C'est l'eurodéputée française Virginie Rozière qui conclut la rencontre en rappelant que la laïcité est une conception de la société permettant de ménager la coexistence des croyances. Ces dernières n'ont donc pas besoin de considération particulière. Si liberté d'expression et croyances religieuses se heurtent, c'est parce que chacun est intimement convaincu d'être dans le vrai. Le blasphème n'a pas d'existence pour celui qui ne croit pas. L'offense se mesure à l'aune de la susceptibilité du groupe ou de la personne. D'autres groupes sont moqués : les femmes, les homosexuels, les personnalités politiques ! Et c'est normal que le débat public soit excessif. La frontière à ne pas dépasser, c'est l'incitation à la haine des individus. Soyons capables de nous projeter en dehors de nous-mêmes pour ouvrir à un débat riche. En fait, ce sont les extrémistes qui dressent la plus cruelle caricature des religions ...

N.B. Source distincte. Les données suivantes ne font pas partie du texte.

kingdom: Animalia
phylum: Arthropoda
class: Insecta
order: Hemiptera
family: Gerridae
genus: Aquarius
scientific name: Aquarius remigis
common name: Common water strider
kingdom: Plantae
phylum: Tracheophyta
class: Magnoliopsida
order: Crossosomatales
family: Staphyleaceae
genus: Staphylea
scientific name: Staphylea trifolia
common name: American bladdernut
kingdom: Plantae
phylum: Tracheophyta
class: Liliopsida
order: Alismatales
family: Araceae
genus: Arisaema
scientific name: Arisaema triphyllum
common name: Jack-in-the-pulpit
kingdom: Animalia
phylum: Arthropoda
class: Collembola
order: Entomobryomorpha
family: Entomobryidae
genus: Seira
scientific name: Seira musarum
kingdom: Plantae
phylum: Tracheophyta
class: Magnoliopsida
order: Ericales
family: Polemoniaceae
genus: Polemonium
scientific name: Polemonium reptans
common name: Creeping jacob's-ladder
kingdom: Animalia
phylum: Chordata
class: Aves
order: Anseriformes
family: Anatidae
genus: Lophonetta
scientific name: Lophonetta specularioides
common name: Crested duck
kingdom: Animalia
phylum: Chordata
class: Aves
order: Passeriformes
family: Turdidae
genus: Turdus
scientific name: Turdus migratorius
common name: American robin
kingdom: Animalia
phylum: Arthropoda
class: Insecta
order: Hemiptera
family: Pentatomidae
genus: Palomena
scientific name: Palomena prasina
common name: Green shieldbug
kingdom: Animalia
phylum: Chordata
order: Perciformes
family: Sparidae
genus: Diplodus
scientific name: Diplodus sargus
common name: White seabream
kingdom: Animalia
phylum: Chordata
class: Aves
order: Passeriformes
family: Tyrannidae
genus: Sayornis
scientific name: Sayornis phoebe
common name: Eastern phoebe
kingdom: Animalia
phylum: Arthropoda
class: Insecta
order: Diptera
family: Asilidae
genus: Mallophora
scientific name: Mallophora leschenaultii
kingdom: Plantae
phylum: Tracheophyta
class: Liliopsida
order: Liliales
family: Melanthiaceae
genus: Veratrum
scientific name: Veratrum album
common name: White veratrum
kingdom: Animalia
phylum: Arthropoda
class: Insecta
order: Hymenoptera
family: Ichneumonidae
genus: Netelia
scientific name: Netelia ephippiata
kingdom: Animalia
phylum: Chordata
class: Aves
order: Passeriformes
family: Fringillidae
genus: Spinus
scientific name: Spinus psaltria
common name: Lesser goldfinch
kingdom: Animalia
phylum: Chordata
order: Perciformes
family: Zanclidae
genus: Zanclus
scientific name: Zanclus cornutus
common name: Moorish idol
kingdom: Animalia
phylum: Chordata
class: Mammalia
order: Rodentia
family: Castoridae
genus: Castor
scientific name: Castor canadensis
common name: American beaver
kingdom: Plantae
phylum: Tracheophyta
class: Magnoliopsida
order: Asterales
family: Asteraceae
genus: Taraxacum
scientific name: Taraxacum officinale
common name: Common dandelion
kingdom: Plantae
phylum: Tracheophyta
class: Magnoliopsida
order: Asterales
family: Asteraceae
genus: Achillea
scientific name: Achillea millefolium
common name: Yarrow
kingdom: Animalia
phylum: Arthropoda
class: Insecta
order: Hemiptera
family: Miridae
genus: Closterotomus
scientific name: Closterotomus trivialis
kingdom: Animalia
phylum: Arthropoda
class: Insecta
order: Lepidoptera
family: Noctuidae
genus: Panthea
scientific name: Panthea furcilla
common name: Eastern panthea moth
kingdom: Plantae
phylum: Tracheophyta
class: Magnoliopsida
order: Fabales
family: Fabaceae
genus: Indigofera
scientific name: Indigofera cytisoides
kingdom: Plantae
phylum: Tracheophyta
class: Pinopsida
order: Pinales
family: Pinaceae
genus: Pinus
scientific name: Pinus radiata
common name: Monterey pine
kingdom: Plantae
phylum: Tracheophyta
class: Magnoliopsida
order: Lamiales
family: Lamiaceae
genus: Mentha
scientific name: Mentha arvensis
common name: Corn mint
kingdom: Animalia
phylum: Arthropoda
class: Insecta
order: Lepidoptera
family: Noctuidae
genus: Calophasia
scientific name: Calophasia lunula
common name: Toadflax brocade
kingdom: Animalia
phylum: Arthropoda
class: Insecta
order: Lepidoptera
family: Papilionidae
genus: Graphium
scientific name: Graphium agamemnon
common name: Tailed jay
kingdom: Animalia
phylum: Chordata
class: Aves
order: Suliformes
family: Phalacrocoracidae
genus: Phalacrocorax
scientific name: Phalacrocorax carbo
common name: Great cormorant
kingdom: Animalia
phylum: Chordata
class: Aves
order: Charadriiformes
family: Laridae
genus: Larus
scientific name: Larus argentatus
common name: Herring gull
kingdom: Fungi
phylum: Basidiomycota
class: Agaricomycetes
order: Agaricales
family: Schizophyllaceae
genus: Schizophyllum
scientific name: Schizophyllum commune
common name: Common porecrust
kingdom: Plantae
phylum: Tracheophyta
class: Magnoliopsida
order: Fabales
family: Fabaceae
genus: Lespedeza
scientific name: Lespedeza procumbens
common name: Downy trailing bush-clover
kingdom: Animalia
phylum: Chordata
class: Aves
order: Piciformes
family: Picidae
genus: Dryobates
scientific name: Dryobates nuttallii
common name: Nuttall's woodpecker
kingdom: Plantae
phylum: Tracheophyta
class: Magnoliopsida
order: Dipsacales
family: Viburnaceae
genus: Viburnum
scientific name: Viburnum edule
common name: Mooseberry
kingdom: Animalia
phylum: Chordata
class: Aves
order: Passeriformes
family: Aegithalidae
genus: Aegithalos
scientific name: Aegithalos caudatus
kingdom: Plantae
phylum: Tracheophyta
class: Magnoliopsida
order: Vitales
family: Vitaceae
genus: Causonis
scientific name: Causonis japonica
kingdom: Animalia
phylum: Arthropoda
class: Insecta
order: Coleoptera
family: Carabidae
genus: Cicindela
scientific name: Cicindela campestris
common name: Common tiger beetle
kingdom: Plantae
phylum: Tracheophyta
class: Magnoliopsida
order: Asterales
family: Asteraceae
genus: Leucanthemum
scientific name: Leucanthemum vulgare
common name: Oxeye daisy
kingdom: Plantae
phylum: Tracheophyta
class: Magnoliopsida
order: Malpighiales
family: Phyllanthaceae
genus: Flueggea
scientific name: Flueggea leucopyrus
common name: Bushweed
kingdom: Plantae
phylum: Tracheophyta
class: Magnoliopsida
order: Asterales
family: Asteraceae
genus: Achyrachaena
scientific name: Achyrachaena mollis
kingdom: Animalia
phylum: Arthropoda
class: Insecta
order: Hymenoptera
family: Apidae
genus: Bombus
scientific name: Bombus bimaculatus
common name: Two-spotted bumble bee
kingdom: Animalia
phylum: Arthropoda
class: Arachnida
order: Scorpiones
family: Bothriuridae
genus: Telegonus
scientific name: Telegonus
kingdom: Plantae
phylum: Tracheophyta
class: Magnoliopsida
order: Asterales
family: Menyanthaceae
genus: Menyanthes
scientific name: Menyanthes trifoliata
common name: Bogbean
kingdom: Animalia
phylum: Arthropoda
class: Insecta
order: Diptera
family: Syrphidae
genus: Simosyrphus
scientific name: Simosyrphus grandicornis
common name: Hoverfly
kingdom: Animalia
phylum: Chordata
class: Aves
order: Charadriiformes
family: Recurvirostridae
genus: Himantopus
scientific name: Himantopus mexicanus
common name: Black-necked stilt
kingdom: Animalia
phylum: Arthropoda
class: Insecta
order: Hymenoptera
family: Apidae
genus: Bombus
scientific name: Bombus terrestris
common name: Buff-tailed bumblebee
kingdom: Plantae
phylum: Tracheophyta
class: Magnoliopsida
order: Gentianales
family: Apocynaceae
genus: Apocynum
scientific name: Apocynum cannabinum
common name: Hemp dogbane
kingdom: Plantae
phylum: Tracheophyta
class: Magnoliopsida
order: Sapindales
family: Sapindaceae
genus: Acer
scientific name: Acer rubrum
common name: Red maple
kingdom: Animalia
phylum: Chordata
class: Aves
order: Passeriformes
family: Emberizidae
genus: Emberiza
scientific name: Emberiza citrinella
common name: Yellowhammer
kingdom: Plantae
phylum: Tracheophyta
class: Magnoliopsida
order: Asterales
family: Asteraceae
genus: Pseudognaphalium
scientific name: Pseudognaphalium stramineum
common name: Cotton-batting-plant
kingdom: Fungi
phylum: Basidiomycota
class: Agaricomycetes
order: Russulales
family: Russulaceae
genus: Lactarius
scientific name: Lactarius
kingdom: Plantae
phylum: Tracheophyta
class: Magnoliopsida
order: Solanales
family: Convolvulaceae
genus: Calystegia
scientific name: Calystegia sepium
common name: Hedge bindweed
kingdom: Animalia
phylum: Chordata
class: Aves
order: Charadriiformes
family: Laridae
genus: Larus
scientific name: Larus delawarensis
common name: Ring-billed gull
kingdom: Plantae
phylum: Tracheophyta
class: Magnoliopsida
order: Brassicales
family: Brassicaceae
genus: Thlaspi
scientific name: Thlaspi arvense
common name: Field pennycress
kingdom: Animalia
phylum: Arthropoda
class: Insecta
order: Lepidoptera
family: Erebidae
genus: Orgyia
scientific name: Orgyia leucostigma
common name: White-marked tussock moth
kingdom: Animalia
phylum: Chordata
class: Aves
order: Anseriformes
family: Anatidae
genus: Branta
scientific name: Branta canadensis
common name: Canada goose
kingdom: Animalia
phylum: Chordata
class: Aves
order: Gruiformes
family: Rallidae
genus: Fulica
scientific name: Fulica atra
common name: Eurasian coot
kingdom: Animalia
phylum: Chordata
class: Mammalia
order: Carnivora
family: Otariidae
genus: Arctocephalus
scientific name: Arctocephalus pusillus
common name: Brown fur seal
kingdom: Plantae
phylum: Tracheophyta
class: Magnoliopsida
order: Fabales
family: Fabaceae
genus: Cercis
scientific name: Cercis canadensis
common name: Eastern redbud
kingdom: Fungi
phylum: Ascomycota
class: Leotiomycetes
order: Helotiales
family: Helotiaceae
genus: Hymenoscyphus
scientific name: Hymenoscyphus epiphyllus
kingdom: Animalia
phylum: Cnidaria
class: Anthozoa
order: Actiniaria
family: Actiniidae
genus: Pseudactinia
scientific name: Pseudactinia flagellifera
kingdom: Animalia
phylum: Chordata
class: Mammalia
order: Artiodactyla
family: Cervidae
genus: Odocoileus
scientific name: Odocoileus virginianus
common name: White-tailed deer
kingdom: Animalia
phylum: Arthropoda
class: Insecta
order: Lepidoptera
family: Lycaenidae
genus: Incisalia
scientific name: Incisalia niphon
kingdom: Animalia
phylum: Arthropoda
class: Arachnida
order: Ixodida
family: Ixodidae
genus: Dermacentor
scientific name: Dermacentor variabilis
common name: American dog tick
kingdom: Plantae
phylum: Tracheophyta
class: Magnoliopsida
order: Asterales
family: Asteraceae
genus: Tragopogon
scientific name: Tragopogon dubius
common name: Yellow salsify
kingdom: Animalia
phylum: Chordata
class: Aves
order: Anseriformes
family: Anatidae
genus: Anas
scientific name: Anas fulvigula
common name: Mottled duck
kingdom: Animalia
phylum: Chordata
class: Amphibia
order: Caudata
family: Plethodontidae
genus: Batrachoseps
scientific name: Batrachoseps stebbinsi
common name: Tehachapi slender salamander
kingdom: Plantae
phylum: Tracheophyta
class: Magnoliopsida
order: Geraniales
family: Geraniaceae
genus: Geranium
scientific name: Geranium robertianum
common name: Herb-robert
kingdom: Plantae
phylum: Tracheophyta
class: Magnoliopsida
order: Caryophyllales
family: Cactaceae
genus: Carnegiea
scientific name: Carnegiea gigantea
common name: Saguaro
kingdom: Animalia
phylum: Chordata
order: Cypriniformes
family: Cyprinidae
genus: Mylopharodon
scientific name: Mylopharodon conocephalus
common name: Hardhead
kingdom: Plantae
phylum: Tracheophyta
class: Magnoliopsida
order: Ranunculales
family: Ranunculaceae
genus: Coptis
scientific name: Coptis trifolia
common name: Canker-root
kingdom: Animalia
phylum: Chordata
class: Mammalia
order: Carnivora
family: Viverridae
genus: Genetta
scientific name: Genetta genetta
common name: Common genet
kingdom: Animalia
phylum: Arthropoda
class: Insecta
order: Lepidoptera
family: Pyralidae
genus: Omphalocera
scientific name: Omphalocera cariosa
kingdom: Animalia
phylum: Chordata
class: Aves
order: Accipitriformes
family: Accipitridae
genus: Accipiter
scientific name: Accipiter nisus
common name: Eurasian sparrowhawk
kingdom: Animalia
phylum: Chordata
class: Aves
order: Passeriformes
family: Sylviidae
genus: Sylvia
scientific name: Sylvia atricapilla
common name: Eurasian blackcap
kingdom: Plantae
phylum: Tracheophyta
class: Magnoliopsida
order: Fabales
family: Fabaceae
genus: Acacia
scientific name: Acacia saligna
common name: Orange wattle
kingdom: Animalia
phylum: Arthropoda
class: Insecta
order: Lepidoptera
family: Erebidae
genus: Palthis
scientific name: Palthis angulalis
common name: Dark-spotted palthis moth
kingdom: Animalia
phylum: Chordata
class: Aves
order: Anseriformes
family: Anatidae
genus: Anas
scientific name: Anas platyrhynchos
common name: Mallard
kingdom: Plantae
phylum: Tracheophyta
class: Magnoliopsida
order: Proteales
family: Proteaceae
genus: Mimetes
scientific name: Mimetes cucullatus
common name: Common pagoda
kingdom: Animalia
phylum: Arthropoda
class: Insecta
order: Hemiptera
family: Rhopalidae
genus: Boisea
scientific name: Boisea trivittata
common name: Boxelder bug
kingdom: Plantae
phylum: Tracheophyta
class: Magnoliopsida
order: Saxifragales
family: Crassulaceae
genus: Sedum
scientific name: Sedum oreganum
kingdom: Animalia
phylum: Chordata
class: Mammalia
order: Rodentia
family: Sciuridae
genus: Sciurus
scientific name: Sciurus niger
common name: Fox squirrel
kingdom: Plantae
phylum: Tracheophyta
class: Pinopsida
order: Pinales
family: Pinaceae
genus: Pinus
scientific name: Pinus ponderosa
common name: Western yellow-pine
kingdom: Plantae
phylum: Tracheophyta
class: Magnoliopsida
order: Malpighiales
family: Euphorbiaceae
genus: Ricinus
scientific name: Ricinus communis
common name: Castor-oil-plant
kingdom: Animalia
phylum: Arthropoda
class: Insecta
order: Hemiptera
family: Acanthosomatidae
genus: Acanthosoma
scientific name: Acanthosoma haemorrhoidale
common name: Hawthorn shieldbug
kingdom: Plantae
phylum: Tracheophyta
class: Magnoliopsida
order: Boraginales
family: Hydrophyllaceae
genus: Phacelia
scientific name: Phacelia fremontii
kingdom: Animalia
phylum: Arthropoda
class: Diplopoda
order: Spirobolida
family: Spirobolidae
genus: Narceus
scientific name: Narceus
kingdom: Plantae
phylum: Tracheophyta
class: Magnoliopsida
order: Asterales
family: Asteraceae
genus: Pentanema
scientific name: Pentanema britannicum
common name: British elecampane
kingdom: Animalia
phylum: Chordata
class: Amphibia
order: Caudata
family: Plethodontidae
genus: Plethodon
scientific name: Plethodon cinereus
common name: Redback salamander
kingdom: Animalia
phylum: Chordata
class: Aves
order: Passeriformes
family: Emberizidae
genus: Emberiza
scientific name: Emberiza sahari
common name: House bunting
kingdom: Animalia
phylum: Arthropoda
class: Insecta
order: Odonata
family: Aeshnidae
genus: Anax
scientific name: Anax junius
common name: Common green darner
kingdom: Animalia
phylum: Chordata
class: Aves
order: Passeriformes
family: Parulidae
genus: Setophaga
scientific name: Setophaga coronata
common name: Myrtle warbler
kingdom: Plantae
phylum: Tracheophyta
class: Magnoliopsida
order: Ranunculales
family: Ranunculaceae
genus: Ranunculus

[Je déteste vos idées, mais je me battrai pour votre droit à les exprimer, disait Voltaire. Sommes-nous prêts à militer pour défendre un "droit d'offenser" ...? Je sors de cette rencontre avec plus de questions que de réponses ... Sans parler du besoin pour le Conseil consultatif (dont nous faisons partie via le Réseau Européen Église et Liberté) de ne pas en rester au niveau des rencontres et du débat, mais d'effectuer un travail commun.]